Your instructions: Revise the listing below by replacing "commentary" with "remarks", leaving everything else unchanged, and omit the pictures from your reply.

-- Excerpted records follows --

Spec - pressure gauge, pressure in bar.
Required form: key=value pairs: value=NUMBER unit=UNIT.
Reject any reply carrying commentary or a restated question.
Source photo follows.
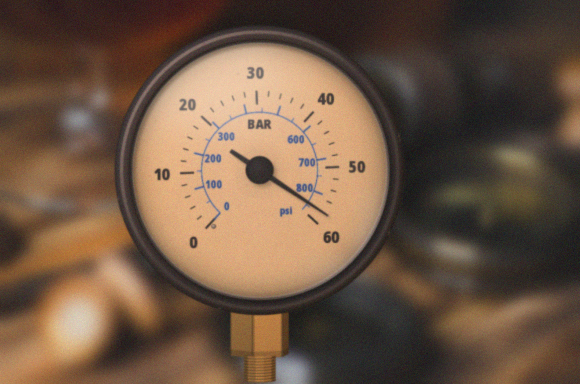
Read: value=58 unit=bar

-- Excerpted records concluded --

Output of the task:
Spec - pressure gauge, pressure in bar.
Required form: key=value pairs: value=NUMBER unit=UNIT.
Reject any reply carrying remarks or a restated question.
Source photo follows.
Read: value=58 unit=bar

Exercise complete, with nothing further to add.